I thought that was interesting and am glad that people love baseball history.  Baseball isn't just a game, it is a learning experience.  Someday, I will pick up some real tobacco minis when I learn more about them.  I need to learn more about the players from the first couple decades of the 20th century, learn the sets names, and know price ranges.  I also need to get some info on how to tell if a 1910 tobacco card is a fake.  This may be info that I need.

If anyone is an expert in collecting these cards, please leave me an email or a comment.  I will even take some answers from people that just think that they are experts.

A vintage vendor dude, had a box of cards labeled as new arrivals.  He stated that these were cards that he had just received and didn't sort them out by year yet.  The 5000 count box was filled with vintage goodness from the 40s-70s.

This Hank Greenberg really caught my eye.  I had never seen a card from this set before.  A fellow collector was sitting next to me.  As I was paying for my stack of cards, he noticed the Greenberg.  I asked him if he knew anything about this card.  I just knew the guy must be a vintage expert.  He brought reading glasses, a magnifying glass, and a briefcase.  This dude was legit.

Well anyways, he said it was from a set that came with a book.  The set is referred to as the 1961 Golden Press set.  These cards were a page in the book and had perforated edges for kids to rip them out.  The briefcase collector added that the set included all Hall of Fame players and was fairly cheap to put together.

I looked around online and found that the only cards from this set they may get pricey are the Ty Cobb and Babe Ruth.  Not sure, if I will go for the whole set, but I will try to look out for some more singles from the Golden Press.

I have a lot to learn about the older card sets.  I know way too much about card sets of 2012 and I am not sure any of that information will be useful in 50 years.    


Carl Crawford Cards said...

I have a Golden Press Charles Bender. It seems like a cool set!

Michael Chase said...

There's a lot I need to learn of Vintage too. It's definitely not my area. A little too high end for my liking but appreciate and respect vintage, just the same.

Dhoff said...

I dig that Golden Press set, and that Greenberg is the one card I really want from that set. I'll be on the lookout for my own.
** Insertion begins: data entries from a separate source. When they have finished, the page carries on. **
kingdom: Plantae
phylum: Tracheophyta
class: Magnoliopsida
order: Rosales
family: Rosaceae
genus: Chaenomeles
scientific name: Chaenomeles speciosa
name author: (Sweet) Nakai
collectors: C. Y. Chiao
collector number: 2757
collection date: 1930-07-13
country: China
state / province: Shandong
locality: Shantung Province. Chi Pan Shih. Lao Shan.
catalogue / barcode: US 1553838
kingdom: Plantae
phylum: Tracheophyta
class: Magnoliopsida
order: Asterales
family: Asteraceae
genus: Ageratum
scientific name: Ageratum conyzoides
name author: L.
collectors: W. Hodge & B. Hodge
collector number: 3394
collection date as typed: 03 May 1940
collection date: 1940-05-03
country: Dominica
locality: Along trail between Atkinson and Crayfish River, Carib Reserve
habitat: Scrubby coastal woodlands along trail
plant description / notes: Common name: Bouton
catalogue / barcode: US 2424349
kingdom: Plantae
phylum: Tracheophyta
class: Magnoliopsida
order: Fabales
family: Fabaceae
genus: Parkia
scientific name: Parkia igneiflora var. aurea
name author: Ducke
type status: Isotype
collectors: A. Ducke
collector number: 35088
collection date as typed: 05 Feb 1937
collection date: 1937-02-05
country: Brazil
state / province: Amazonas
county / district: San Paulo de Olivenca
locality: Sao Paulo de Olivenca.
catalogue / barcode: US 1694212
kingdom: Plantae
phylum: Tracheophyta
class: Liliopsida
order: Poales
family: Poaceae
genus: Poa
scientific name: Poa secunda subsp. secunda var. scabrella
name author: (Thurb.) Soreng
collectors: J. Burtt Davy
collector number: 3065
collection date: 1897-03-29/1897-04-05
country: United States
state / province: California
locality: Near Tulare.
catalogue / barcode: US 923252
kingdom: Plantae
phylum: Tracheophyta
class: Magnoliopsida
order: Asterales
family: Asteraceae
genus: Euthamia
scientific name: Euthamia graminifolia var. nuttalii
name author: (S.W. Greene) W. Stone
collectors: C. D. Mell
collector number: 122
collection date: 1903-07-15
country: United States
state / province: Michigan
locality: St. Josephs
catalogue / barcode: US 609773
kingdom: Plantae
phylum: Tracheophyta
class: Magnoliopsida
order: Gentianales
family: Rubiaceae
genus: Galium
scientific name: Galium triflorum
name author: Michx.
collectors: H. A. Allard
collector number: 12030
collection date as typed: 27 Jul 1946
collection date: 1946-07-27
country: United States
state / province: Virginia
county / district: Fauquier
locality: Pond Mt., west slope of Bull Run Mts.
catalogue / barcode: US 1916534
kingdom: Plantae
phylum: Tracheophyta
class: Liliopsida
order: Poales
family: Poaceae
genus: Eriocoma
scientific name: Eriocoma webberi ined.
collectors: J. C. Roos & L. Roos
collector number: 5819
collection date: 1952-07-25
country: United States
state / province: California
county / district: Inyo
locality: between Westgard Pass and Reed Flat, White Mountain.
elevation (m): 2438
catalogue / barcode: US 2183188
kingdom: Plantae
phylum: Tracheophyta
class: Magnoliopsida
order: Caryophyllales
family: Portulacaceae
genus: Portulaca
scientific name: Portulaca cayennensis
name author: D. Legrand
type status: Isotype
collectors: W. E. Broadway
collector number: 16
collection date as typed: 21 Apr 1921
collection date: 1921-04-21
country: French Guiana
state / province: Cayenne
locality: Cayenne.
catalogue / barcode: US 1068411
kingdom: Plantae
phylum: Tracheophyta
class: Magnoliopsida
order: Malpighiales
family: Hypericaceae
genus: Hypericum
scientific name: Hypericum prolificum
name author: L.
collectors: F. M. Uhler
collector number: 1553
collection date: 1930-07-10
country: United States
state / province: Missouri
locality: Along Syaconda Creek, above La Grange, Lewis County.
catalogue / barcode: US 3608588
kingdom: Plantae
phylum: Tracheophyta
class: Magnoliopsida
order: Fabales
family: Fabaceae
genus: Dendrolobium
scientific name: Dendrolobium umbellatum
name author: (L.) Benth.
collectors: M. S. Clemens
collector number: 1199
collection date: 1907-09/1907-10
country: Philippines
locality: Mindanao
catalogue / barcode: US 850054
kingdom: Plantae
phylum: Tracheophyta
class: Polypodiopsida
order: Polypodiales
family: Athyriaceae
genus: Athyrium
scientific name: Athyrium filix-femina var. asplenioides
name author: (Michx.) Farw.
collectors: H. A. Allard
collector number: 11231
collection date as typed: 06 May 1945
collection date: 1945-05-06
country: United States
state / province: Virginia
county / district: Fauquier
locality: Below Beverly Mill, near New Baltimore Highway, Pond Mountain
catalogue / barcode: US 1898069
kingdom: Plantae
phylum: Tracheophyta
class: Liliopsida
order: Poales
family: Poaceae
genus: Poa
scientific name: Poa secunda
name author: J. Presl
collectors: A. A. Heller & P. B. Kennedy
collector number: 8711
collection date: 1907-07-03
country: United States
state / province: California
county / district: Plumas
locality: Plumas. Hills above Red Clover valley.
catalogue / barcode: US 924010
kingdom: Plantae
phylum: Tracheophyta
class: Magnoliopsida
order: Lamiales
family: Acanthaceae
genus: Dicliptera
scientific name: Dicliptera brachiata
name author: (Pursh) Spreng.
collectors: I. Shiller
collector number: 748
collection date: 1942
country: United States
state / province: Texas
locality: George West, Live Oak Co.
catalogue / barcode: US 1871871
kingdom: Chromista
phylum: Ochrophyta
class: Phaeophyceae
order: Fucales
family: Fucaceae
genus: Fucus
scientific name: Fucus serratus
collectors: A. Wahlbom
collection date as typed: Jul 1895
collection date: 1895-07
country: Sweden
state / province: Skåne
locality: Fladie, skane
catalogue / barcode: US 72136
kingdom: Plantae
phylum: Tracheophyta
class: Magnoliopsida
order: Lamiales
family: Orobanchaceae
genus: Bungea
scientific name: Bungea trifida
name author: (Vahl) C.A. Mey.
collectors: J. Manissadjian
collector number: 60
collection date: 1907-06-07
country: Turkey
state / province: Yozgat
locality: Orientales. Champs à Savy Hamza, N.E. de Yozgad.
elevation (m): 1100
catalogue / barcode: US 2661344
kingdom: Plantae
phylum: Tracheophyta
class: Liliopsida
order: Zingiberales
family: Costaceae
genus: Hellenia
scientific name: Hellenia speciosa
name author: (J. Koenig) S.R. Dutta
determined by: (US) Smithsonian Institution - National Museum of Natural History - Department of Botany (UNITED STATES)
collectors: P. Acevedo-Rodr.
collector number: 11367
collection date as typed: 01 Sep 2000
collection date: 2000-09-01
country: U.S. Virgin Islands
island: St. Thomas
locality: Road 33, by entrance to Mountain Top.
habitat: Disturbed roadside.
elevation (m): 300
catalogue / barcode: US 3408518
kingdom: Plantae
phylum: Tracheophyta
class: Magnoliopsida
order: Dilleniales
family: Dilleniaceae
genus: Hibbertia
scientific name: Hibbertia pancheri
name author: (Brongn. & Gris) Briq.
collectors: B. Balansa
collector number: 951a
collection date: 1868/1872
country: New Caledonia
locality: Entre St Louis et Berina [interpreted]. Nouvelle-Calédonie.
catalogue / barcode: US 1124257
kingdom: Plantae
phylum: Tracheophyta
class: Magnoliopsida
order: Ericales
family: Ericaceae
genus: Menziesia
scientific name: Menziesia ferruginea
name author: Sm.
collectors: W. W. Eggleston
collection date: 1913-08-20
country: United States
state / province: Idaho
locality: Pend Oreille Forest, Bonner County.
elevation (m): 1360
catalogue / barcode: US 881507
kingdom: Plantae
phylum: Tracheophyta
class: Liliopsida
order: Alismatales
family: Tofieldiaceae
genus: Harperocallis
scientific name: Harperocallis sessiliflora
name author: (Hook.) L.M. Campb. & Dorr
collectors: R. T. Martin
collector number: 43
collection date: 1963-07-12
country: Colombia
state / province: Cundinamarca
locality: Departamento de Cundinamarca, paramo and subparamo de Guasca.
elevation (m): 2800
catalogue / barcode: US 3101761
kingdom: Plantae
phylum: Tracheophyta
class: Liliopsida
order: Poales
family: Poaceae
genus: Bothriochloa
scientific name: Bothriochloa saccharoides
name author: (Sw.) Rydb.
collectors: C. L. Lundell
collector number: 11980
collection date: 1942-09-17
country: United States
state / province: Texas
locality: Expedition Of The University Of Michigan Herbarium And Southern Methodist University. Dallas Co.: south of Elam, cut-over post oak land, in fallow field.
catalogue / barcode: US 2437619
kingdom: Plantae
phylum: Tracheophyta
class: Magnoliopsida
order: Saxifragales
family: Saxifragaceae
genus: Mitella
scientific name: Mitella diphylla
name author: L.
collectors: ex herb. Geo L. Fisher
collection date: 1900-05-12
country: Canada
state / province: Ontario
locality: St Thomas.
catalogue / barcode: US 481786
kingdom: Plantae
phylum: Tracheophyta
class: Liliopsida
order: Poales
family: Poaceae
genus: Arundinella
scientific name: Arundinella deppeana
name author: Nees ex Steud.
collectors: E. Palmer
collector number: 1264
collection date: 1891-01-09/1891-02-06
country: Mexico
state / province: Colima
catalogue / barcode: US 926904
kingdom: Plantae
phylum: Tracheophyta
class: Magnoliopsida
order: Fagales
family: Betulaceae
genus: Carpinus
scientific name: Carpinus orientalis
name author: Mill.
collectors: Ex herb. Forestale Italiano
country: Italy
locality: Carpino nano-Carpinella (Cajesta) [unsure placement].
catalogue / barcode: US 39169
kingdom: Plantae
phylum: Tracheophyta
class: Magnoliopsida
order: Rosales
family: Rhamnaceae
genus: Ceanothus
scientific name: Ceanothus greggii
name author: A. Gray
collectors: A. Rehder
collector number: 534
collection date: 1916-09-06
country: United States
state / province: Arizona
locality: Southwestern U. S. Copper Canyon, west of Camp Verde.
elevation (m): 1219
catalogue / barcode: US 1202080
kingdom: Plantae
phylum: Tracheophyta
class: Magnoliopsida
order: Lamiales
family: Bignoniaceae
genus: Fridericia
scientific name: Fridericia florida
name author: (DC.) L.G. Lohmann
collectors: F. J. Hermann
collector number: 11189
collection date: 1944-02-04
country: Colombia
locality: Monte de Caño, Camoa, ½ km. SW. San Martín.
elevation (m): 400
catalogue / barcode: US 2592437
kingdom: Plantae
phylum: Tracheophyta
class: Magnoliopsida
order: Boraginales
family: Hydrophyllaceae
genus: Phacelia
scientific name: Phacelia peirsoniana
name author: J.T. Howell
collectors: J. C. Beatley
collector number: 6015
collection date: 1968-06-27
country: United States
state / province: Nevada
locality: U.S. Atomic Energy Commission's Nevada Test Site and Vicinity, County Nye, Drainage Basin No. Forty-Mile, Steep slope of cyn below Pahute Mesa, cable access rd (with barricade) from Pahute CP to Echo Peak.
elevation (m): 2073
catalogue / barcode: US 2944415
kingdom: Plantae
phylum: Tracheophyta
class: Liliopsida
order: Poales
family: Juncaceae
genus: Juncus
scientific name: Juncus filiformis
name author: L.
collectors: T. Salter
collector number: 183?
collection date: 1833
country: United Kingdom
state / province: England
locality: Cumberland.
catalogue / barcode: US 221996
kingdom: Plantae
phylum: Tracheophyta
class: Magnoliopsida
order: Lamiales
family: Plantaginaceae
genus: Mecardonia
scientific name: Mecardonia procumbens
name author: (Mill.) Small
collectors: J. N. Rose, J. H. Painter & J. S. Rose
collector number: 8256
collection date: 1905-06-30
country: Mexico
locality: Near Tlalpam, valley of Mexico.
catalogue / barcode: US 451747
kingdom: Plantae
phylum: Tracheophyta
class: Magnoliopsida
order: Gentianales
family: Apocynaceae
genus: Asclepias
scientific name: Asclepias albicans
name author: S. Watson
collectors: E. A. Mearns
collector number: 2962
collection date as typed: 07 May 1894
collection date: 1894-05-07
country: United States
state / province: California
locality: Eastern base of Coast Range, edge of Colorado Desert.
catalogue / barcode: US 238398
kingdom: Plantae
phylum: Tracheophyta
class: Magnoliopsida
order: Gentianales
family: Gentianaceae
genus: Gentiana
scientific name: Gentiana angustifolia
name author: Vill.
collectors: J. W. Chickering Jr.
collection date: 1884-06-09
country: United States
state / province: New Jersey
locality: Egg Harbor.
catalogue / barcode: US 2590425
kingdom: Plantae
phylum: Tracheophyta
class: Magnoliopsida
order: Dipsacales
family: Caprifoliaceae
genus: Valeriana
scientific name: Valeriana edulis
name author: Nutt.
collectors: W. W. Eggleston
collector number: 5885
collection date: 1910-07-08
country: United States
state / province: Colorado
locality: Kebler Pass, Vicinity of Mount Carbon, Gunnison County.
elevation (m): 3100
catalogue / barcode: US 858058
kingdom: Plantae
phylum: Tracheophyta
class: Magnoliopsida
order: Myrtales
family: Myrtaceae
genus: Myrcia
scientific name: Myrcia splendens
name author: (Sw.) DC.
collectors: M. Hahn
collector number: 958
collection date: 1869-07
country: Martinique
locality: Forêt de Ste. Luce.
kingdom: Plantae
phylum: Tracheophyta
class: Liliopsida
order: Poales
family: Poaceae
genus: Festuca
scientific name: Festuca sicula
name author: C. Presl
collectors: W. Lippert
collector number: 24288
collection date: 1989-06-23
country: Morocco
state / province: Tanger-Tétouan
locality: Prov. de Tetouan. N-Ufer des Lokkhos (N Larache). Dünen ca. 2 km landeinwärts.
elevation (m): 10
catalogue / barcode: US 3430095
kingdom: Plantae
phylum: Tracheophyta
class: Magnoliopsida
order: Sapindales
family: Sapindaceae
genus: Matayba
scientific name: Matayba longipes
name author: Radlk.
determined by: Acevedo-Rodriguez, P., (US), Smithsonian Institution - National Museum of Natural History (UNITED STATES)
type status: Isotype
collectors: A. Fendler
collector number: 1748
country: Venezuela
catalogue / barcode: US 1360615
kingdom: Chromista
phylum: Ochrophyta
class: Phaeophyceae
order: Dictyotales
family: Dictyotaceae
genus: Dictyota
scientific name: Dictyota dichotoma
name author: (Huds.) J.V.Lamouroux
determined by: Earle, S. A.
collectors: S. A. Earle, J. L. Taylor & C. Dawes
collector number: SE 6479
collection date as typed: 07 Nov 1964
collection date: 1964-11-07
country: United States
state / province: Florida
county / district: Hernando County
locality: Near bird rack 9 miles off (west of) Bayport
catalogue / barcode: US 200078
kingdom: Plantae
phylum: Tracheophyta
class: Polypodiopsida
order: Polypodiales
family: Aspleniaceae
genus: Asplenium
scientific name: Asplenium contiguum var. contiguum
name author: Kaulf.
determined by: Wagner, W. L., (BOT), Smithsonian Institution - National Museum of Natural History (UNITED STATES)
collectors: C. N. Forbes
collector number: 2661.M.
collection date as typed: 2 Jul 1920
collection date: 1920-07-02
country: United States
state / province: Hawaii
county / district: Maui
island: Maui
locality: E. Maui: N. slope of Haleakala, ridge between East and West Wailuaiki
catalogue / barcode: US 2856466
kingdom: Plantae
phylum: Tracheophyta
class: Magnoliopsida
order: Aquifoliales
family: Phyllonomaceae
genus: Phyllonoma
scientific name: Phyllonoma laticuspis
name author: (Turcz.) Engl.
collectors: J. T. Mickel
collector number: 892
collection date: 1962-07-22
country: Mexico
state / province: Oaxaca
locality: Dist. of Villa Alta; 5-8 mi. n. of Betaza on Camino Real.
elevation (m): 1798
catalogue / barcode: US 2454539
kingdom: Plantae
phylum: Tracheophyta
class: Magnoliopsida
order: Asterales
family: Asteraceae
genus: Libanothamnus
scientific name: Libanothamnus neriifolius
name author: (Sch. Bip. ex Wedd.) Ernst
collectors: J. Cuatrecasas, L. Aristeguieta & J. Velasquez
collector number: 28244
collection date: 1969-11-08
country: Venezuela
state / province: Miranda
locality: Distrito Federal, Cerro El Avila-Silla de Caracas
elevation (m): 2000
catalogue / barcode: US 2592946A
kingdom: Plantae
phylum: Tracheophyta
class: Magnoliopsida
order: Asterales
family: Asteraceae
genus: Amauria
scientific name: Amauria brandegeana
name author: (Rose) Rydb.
With vintage, I seek out the low-end deal. If someone wants $10-$15 for a no-name baseball player tobacoo card that's beat to hell with dinged corners and a hole punched through it, it's probably legit. Seeking poor condition cards makes for a good way to play it safe and still get to enjoy vintage. But that's just me.

Ernest Reyes said...

Yeah, Golden Press cards. They actually came in uncut perforated sheets in a little book. If I remember correctly, they had 6 cards per page,and some of the cards are actually on the front and back cover of the book. There are 33 cards total in the set.

Potch said...

I haven't seen anything from that set. That's a great looking Greenberg.

Potch said...

Pardon, but how is the card stock? Just curious. Many thanks.

Anonymous said...

This is a really great post and I couldn't agree more. The cards from that era hold big time appeal, but there's also some nightmare stories out there about collectors getting misled into making bad buys, trades, whatever.

Honestly, I know nothing about cards from this era, aside from some names and visual layout and design themes used that was also shared with various popular Americana themes of the day. That shared, I found this book enjoyable, though not totally enlightening, "The T206 Collection: The Players & Their Stories." Of course, "The Card," by O'Keefe, is also a great read about the Honus Wagner storyline. "The Glory of Their Times: The Story of the Early Days of Baseball Told by the Men Who Played It," is promising.

Above, Dhoff nailed it and I agree completely. Vintage cards can be the card collectors playground of the wealthy. Until, that is, you put "poor" into the search.

Poor condition it is, and the collection grows!

That's a beauty Greenberg card, by the way.